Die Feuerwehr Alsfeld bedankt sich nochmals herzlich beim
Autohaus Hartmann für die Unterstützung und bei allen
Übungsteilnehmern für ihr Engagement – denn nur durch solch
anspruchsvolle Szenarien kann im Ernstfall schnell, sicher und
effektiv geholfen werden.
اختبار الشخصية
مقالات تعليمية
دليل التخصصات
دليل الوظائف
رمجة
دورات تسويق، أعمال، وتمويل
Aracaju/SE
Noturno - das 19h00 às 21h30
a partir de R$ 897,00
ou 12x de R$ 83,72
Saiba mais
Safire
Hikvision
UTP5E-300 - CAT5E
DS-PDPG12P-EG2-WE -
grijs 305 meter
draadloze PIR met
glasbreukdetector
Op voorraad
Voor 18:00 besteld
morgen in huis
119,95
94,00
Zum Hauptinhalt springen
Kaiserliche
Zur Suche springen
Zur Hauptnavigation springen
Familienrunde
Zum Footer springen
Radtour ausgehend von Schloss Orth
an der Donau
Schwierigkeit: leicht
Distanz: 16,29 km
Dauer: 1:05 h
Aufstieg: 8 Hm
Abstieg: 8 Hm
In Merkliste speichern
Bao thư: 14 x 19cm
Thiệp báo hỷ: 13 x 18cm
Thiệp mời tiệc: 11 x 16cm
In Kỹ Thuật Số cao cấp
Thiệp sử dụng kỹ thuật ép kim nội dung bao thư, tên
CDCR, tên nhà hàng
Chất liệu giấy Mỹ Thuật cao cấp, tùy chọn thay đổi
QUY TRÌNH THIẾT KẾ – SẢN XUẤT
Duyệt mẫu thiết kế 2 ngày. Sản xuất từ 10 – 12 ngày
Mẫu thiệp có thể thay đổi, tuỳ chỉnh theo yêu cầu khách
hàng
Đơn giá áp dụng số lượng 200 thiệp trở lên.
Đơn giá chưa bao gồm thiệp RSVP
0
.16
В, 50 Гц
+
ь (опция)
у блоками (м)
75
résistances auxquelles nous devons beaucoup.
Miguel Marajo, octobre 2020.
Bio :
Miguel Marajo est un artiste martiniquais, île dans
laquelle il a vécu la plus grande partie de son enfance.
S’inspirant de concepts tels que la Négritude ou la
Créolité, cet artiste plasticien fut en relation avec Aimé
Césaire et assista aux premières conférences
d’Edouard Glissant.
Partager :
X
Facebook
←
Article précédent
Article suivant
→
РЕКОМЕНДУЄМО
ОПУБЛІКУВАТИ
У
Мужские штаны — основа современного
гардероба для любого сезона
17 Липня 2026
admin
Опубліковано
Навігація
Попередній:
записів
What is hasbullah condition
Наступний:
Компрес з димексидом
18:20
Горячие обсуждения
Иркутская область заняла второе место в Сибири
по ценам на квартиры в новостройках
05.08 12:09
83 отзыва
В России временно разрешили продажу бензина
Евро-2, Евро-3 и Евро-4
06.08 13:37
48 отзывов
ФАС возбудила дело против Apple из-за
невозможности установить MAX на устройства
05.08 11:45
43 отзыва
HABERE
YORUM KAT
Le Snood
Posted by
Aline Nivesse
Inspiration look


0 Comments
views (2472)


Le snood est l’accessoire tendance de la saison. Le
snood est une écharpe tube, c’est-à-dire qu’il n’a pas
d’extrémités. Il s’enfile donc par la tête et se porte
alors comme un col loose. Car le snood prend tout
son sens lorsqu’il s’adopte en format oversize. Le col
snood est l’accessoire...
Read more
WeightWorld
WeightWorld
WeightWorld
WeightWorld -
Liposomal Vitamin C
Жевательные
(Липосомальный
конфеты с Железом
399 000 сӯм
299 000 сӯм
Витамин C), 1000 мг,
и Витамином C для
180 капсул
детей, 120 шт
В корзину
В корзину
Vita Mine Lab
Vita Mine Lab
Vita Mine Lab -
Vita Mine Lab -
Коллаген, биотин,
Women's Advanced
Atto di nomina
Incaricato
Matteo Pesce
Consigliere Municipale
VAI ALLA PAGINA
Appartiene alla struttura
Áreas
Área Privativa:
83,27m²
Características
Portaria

→ **WHAT YOU NEED TO DO**: Go through the listing and copy all of it exactly.

→ **ANSWER TO THIS EXERCISE**:
Die Feuerwehr Alsfeld bedankt sich nochmals herzlich beim
Autohaus Hartmann für die Unterstützung und bei allen
Übungsteilnehmern für ihr Engagement – denn nur durch solch
anspruchsvolle Szenarien kann im Ernstfall schnell, sicher und
effektiv geholfen werden.
اختبار الشخصية
مقالات تعليمية
دليل التخصصات
دليل الوظائف
رمجة
دورات تسويق، أعمال، وتمويل
Aracaju/SE
Noturno - das 19h00 às 21h30
a partir de R$ 897,00
ou 12x de R$ 83,72
Saiba mais
Safire
Hikvision
UTP5E-300 - CAT5E
DS-PDPG12P-EG2-WE -
grijs 305 meter
draadloze PIR met
glasbreukdetector
Op voorraad
Voor 18:00 besteld
morgen in huis
119,95
94,00
Zum Hauptinhalt springen
Kaiserliche
Zur Suche springen
Zur Hauptnavigation springen
Familienrunde
Zum Footer springen
Radtour ausgehend von Schloss Orth
an der Donau
Schwierigkeit: leicht
Distanz: 16,29 km
Dauer: 1:05 h
Aufstieg: 8 Hm
Abstieg: 8 Hm
In Merkliste speichern
Bao thư: 14 x 19cm
Thiệp báo hỷ: 13 x 18cm
Thiệp mời tiệc: 11 x 16cm
In Kỹ Thuật Số cao cấp
Thiệp sử dụng kỹ thuật ép kim nội dung bao thư, tên
CDCR, tên nhà hàng
Chất liệu giấy Mỹ Thuật cao cấp, tùy chọn thay đổi
QUY TRÌNH THIẾT KẾ – SẢN XUẤT
Duyệt mẫu thiết kế 2 ngày. Sản xuất từ 10 – 12 ngày
Mẫu thiệp có thể thay đổi, tuỳ chỉnh theo yêu cầu khách
hàng
Đơn giá áp dụng số lượng 200 thiệp trở lên.
Đơn giá chưa bao gồm thiệp RSVP
0
.16
В, 50 Гц
+
ь (опция)
у блоками (м)
75
résistances auxquelles nous devons beaucoup.
Miguel Marajo, octobre 2020.
Bio :
Miguel Marajo est un artiste martiniquais, île dans
laquelle il a vécu la plus grande partie de son enfance.
S’inspirant de concepts tels que la Négritude ou la
Créolité, cet artiste plasticien fut en relation avec Aimé
Césaire et assista aux premières conférences
d’Edouard Glissant.
Partager :
X
Facebook
←
Article précédent
Article suivant
→
РЕКОМЕНДУЄМО
ОПУБЛІКУВАТИ
У
Мужские штаны — основа современного
гардероба для любого сезона
17 Липня 2026
admin
Опубліковано
Навігація
Попередній:
записів
What is hasbullah condition
Наступний:
Компрес з димексидом
18:20
Горячие обсуждения
Иркутская область заняла второе место в Сибири
по ценам на квартиры в новостройках
05.08 12:09
83 отзыва
В России временно разрешили продажу бензина
Евро-2, Евро-3 и Евро-4
06.08 13:37
48 отзывов
ФАС возбудила дело против Apple из-за
невозможности установить MAX на устройства
05.08 11:45
43 отзыва
HABERE
YORUM KAT
Le Snood
Posted by
Aline Nivesse
Inspiration look


0 Comments
views (2472)


Le snood est l’accessoire tendance de la saison. Le
snood est une écharpe tube, c’est-à-dire qu’il n’a pas
d’extrémités. Il s’enfile donc par la tête et se porte
alors comme un col loose. Car le snood prend tout
son sens lorsqu’il s’adopte en format oversize. Le col
snood est l’accessoire...
Read more
WeightWorld
WeightWorld
WeightWorld
WeightWorld -
Liposomal Vitamin C
Жевательные
(Липосомальный
конфеты с Железом
399 000 сӯм
299 000 сӯм
Витамин C), 1000 мг,
и Витамином C для
180 капсул
детей, 120 шт
В корзину
В корзину
Vita Mine Lab
Vita Mine Lab
Vita Mine Lab -
Vita Mine Lab -
Коллаген, биотин,
Women's Advanced
Atto di nomina
Incaricato
Matteo Pesce
Consigliere Municipale
VAI ALLA PAGINA
Appartiene alla struttura
Áreas
Área Privativa:
83,27m²
Características
Portaria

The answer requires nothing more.